The Board is pleased to announce that the Company has today raised £300,000 conditional on Admission, through a Company arranged subscription with third parties (“Subscription”) at a price of 0.07 pence per new Ordinary Share (the “Issue Price”).
David Halley, CEO of Gfinity, commented:
“This funding, coupled with the continued development of Connected IQ technology, allows us to take Connected IQ through to industry wide adoption, and is reflective of the efficient model built by the team. With the Digital Media Group currently profitable on a monthly basis and Yentra.AI expected to be cash flow positive from the outset, we will utilise this capital primarily to build out our sales infrastructure for Connected IQ in both the UK and USA to accommodate advertising agency interest in both countries.”
Fundraising
The Company has today raised £300,000, conditional on Admission, through a Company arranged subscription with third parties (“Subscription”) at a price of 0.07 pence per New Ordinary Share (the “Issue Price”) through the issue of 428,571,428 new Ordinary Shares (“Subscription Shares”). The proceeds (before expenses) from the Subscription will be used to develop the commercialisation of CIQ, new business opportunities and provide general working capital.
In addition, the Company will issue 214,285,714 new warrants (“Warrants”) pursuant to the Fundraising on the basis of one-half Warrant for every Subscription Share. Holders of the Warrants may subscribe for one new Ordinary Share in the Company at a price of 0.15p for 18 months commencing on issuance.

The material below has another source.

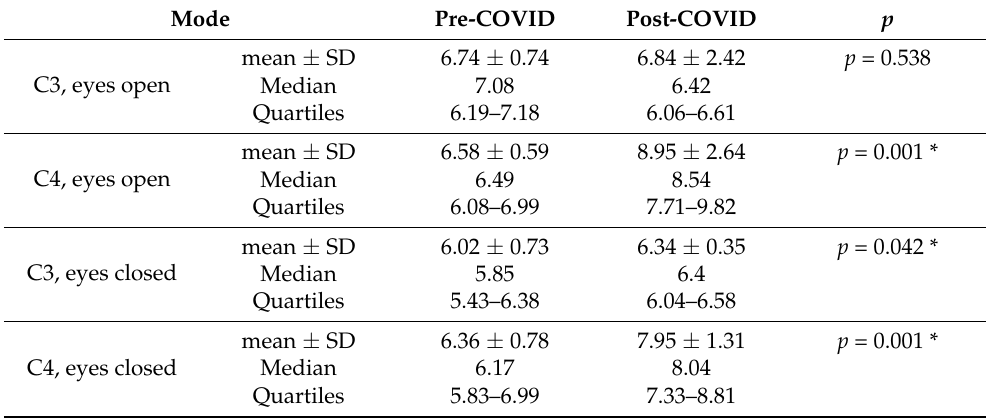
Table 3. The results of the Alpha waves examination (waves from C3, C4 channels).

The Subscription Shares will, when issued, rank pari passu in all respects with the existing Ordinary Shares. Application is being made for the 428,571,428 Subscription Shares to be admitted to trading on AIM and Admission is expected to take place on or around 16 May 2025.
Other Information
A copy of this announcement is available at the Company’s website: www.gfinityplc.com
The information contained within this announcement is deemed by the Company to constitute inside information as stipulated under the Market Abuse Regulations (EU) No. 596/2014 as it forms part of UK Domestic Law by virtue of the European Union (Withdrawal) Act 2018 (“UK MAR”). The person who arranged for the release of this announcement on behalf of the Company was David Halley, Chief Executive.
Enquiries:
Gfinity Plc |
David Halley
|
+44 (0)7516 948427 |
Beaumont Cornish Limited Nominated Adviser and Broker |
Roland Cornish Michael Cornish
|
+44 (0)207 628 3396 |
Further Information
Beaumont Cornish Limited (“Beaumont Cornish”), which is authorised and regulated in the United Kingdom by the Financial Conduct Authority, is acting as nominated adviser to the Company in connection with this announcement and will not regard any other person as its client and will not be responsible to anyone else for providing the protections afforded to the clients of Beaumont Cornish or for providing advice in relation to such proposals. Beaumont Cornish has not authorised the contents of, or any part of, this document and no liability whatsoever is accepted by Beaumont Cornish for the accuracy of any information, or opinions contained in this document or for the omission of any information. Beaumont Cornish as nominated adviser to the Company owes certain responsibilities to the London Stock Exchange which are not owed to the Company, the Directors, Shareholders, or any other person.
Forward Looking Statements
Certain statements in this announcement are or may be deemed to be forward looking statements. Forward looking statements are identified by their use of terms and phrases such as ”believe” ”could” “should” ”envisage” ”estimate” ”intend” ”may” ”plan” ”will” or the negative of those variations or comparable expressions including references to assumptions. These forward-looking statements are not based on historical facts but rather on the Directors’ current expectations and assumptions regarding the Company’s future growth, results of operations, performance, future capital and other expenditures, competitive advantages, business prospects and opportunities. Such forward looking statements reflect the Directors’ current beliefs and assumptions and are based on information currently available to the Directors. A number of factors could cause actual results to differ materially from the results discussed in the forward-looking statements including risks associated with vulnerability to general economic and business conditions competition environmental and other regulatory changes actions by governmental authorities the availability of capital markets reliance on key personnel uninsured and underinsured losses and other factors many of which are beyond the control of the Company. Although any forward-looking statements contained in this announcement are based upon what the Directors believe to be reasonable assumptions. The Company cannot assure investors that actual results will be consistent with such forward looking statements.